Bob Johnson is the co-author of “Strategic Value Investing,” a book that Warren Buffett put on his reading list for the 2015 and 2016 Berkshire Hathaway annual meetings. So Johnson knows a thing or two about this subject.

“Value stocks tend to outperform the overall market over long time periods,” Johnson says. Between 1926 and 2012, value stocks outperformed growth stocks 14.7 percent to 11.2 percent — or 3.5 percent annually. Due to compound interest, that makes an enormous difference.

But why do they outperform?

“The biggest reason is that value investing requires a contrarian bent,” Johnson says. “Successful value investing requires independent thought and going against the herd. Value investing isn’t sexy, as you aren’t going to have a portfolio of high-flying stocks.”

Although as both Buffett and history show, they will be flying high if you just give them enough time.

“A big advantage that Buffett has is that he’s patient. He knows that he has a cheap asset, he just doesn’t know exactly when that will be rewarded by the market,” Lerner says.

Growth versus value: Cycles. “Growth and value have cycles. There’s periods where value works, there’s periods where growth works, and when one is working the other is not working,” Bartels says.

“What you need to do to be successful over time is stick to your discipline. That’s what Buffett has done over time. That’s one of the keys to successful investing: sticking to your strategy.”

That’s an important concept: value does not, by any means, always outperform growth. In fact, over the last 20 years, growth has beaten value, and in the 1990s growth stocks demolished value stocks, beating them by about 6 percent a year.

The principal of reversion to the mean, however, holds that over time outperforming pockets of the market will pull back and underperform in the years ahead, ultimately reverting to their long-term averages.

So paying attention to the growth versus value race isn’t just an interesting thing to track. It can be profitable, in theory. The concept of mean reversion, says Lerner, “does help somewhat because these value and growth cycles tend to be measured in years, not months. And you often see big performance differentials between growth and value.”

As with most good things in life, though, there’s a caveat.

“Reversion to the mean can tell you potentially the magnitude of a move but not the timing,” Lerner says.

How to invest in value stocks and growth stocks. Want to track the Russell value and growth indexes, some of the more commonly quoted barometers of value and growth stocks, in your own portfolio? Easy. You can buy low-cost funds or exchange-traded funds to track them, just like you can for the Standard & Poor’s 500 index.

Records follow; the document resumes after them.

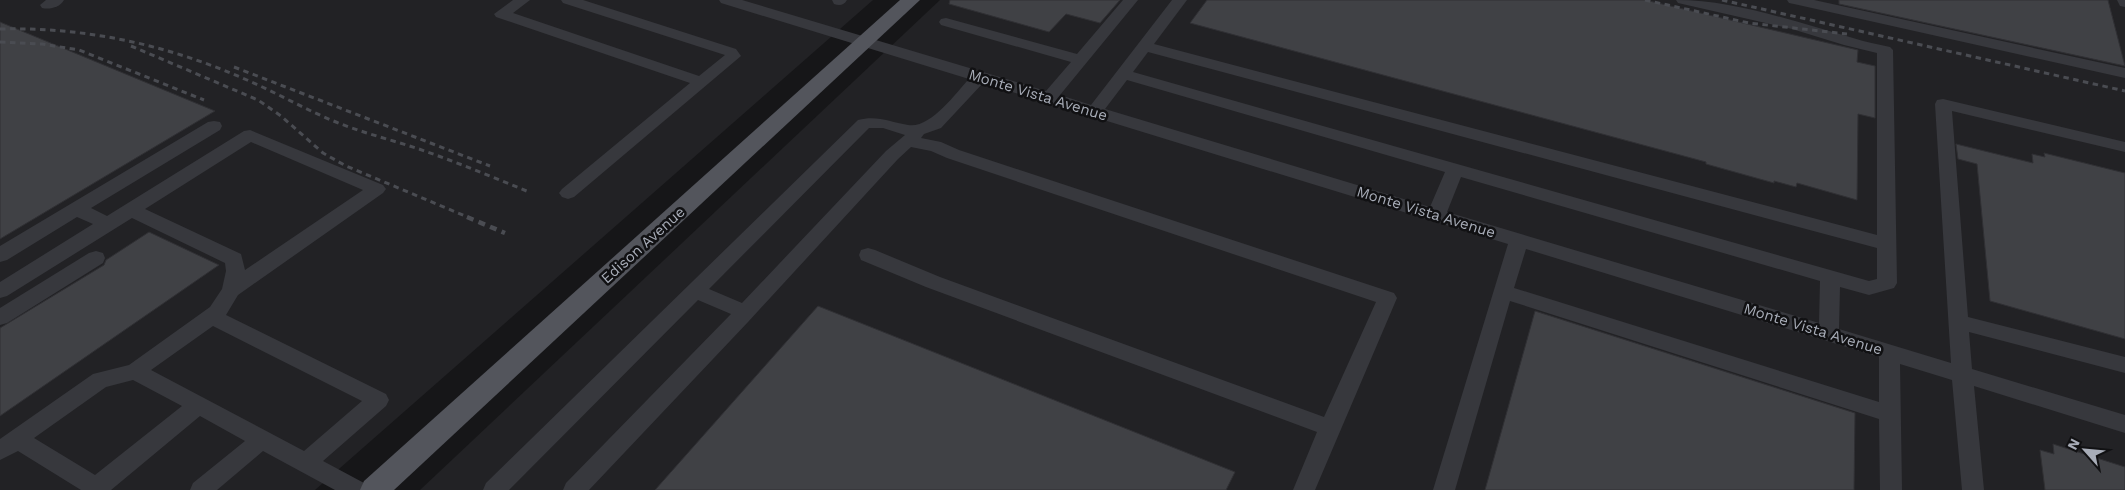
<svg xmlns="http://www.w3.org/2000/svg" width="2125" height="490" font-family="'Work Sans',sans-serif">
<rect width="100%" height="100%" fill="#161618"/>
<g fill="#222225">
<path d="M 0,0 L 873,0 L 315,490 L 0,490 Z"/>
<path d="M 940,0 L 2125,0 L 2125,490 L 420,490 Z"/>
</g>
<g fill="#404145" stroke="#303034">
<path d="M 950,0 L 1120,0 L 1100,23 L 1066,14 L 1049,32 L 949,4 Z"/>
<path d="M 1207,0 L 1645,0 L 1858,50 L 1857,62 L 1875,66 L 1875,118 L 1858,114 L 1857,200 L 1797,183 L 1796,187 L 1774,181 L 1774,183 L 1706,164 L 1706,162 L 1190,23 Z"/>
<path d="M 1839,0 L 2108,0 L 2125,66 L 1839,4 Z"/>
<path d="M 0,22 L 215,111 L 0,239 Z"/>
<path d="M 1956,144 L 2033,163 L 2032,154 L 2045,157 L 2044,153 L 2125,173 L 2125,339 L 1990,301 L 1977,164 L 1958,159 Z"/>
<path d="M 149,232 L 219,265 L 0,416 L 0,328 L 104,265 L 106,260 Z"/>
<path d="M 818,306 L 1235,472 L 1226,490 L 655,490 Z"/>
<path d="M 1535,311 L 1855,413 L 1854,490 L 1485,490 Z"/>
<path d="M 2053,444 L 2125,467 L 2125,490 L 2045,490 L 2040,450 L 2054,454 Z"/>
</g>
<g fill="none" stroke-linecap="round" stroke-linejoin="round">
<g fill="#37383d" fill-rule="evenodd">
<path d="M 46,0 L 64,0 C 60,7 50,10 42,8 L 40,5 Z"/>
<path d="M 513,0 L 530,0 L 513,13 L 699,76 L 725,55 L 563,3 L 561,0 L 583,0 L 736,49 L 741,56 L 574,197 L 568,199 L 562,197 L 559,193 L 562,189 L 690,83 L 496,17 L 494,14 Z"/>
<path d="M 719,0 L 742,0 L 1046,91 L 1071,62 L 941,25 L 939,22 L 941,19 L 946,18 L 1077,54 L 1123,0 L 1138,0 L 1060,95 L 1091,105 L 1172,0 L 1187,0 L 1154,44 L 1877,235 L 1877,53 L 1844,45 L 1792,29 L 1678,3 L 1676,0 C 1736,0 1795,22 1853,38 C 1865,42 1878,44 1890,47 L 1893,50 L 1897,283 L 1894,288 L 1869,295 L 1840,287 L 1839,329 L 1951,363 L 1935,104 L 1937,100 L 1943,99 L 2125,142 L 2125,152 L 1952,111 L 1968,317 L 2125,357 L 2125,373 L 1969,332 L 1972,369 L 2125,415 L 2125,433 L 1974,386 L 1984,490 L 1962,490 L 1952,380 L 1900,364 L 1902,490 L 1880,490 L 1879,419 L 1510,301 L 1455,490 L 1433,490 L 1508,244 L 983,83 L 941,128 L 924,134 L 921,138 L 941,142 L 959,150 L 1394,293 L 1397,298 L 1315,490 L 1293,490 L 1317,432 L 926,287 L 861,260 L 859,255 L 861,250 L 868,248 L 875,250 L 940,277 L 1324,417 L 1376,302 L 947,158 L 931,151 L 911,147 L 898,159 L 748,322 L 589,490 L 563,490 L 566,483 L 731,314 L 698,300 L 509,490 L 483,490 L 486,483 L 858,120 C 877,115 890,122 908,125 C 930,129 955,94 969,79 L 721,3 ZM 1148,52 L 1877,248 L 1877,279 L 1869,281 L 1133,72 ZM 1127,80 L 1445,172 L 1430,207 L 1105,109 ZM 869,128 L 883,128 L 905,135 L 886,151 L 742,303 L 709,289 ZM 1461,177 L 1820,281 L 1819,323 L 1447,212 ZM 1526,249 L 1879,357 L 1879,402 L 1514,288 Z"/>
<path d="M 832,0 L 847,0 C 844,5 840,6 834,4 Z"/>
<path d="M 1787,0 L 1814,0 L 2125,68 L 2125,78 L 1794,4 L 1789,3 Z"/>
<path d="M 2117,0 L 2125,0 L 2125,7 L 2120,6 Z"/>
<path d="M 214,121 L 220,122 L 222,126 L 220,130 L 91,208 L 107,216 L 244,131 L 250,130 L 383,185 L 386,189 L 383,193 L 238,295 L 226,315 L 386,394 L 389,400 L 386,406 L 323,461 L 364,483 L 367,490 L 335,490 L 263,451 L 217,490 L 190,490 L 193,483 L 245,441 L 200,416 L 111,490 L 81,490 L 18,451 L 0,460 L 0,439 L 93,374 L 129,365 L 210,307 L 222,289 L 226,271 L 225,263 L 132,218 L 7,296 L 0,298 L 0,282 L 93,224 L 77,217 L 7,260 L 0,262 L 0,246 L 208,122 ZM 251,142 L 363,190 L 245,270 L 241,254 L 145,209 ZM 213,326 L 362,401 L 304,451 L 151,370 ZM 133,380 L 182,406 L 95,475 L 34,438 L 106,387 Z"/>
<path d="M 96,251 L 103,253 L 105,258 L 103,263 L 7,323 L 0,325 L 0,308 L 89,253 Z"/>
</g>
<path fill="#53555c" fill-rule="evenodd" d="M 900,0 L 920,0 L 394,490 L 360,490 L 364,481 Z"/>
<g stroke="#4a4c52" stroke-width="3" stroke-dasharray="5.5 4.5" stroke-linecap="butt">
<path d="M 1645,0 L 1749,23 L 1847,34"/>
<path d="M 1722,0 L 2125,91"/>
<path d="M 0,29 C 87,27 168,45 247,80 C 277,93 306,110 336,122 C 363,133 392,140 419,149 C 456,162 493,177 529,192"/>
<path d="M 0,42 L 42,44 L 79,50 L 204,100"/>
<path d="M 131,46 L 258,100 L 281,116 L 323,153 L 346,166 L 470,218"/>
<path d="M 234,67 L 490,166"/>
</g>
<path stroke="#4a4c52" stroke-width="4.5" stroke-dasharray="7 5.5" stroke-linecap="butt" d="M 467,217 L 505,233"/>
</g>
<g text-anchor="middle" stroke-width="5" stroke-linejoin="round" paint-order="stroke">
<g font-size="15" fill="#a8adb8" stroke="#111113">
<text transform="translate(1038 95) rotate(17)" y="5">Monte Vista Avenue</text>
<text transform="translate(1426 212) rotate(17)" y="5">Monte Vista Avenue</text>
<text transform="translate(643 245) rotate(-42)" y="5">Edison Avenue</text>
<text transform="translate(1813 329) rotate(17)" y="5">Monte Vista Avenue</text>
</g>
</g>
<g transform="translate(2085 450) rotate(297)" stroke="#111113" stroke-width="4" paint-order="stroke">
<path d="M0-4L9 19L0 12L-9 19Z" fill="#a8adb8"/>
<text y="-8" font-size="14" font-weight="bold" text-anchor="middle" fill="#a8adb8">N</text>
</g>
</svg>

There are a few options, but there’s a lot to like about the brand reputation and the low fees of the Vanguard fund family.

The Vanguard Russell 1000 Growth ETF (ticker: VONG), Vanguard Russell 1000 Value ETF ( VONV), Vanguard Russell 2000 Growth ETF ( VTWG) and Vanguard Russell 2000 Value ETF ( VTWV) all track their namesakes.

The iShares Core Russell US Growth ( IUSG) and iShares Core Russell US Value ( IUSV) are also two solid options, both tracking their Russell 3000 equivalents. IUSG and IUSV are up 1 percent and 5.5 percent, respectively, in 2016.

At the end of the day, value takes the cake. Just remember that if you decide to go with value stocks, they likely won’t rack up huge profits overnight, and they may underperform over the next several years.

[ See: Warren Buffett’s 10 Biggest Deals.]

But over the long run, if history is any indication, they should beat growth stocks by a mile.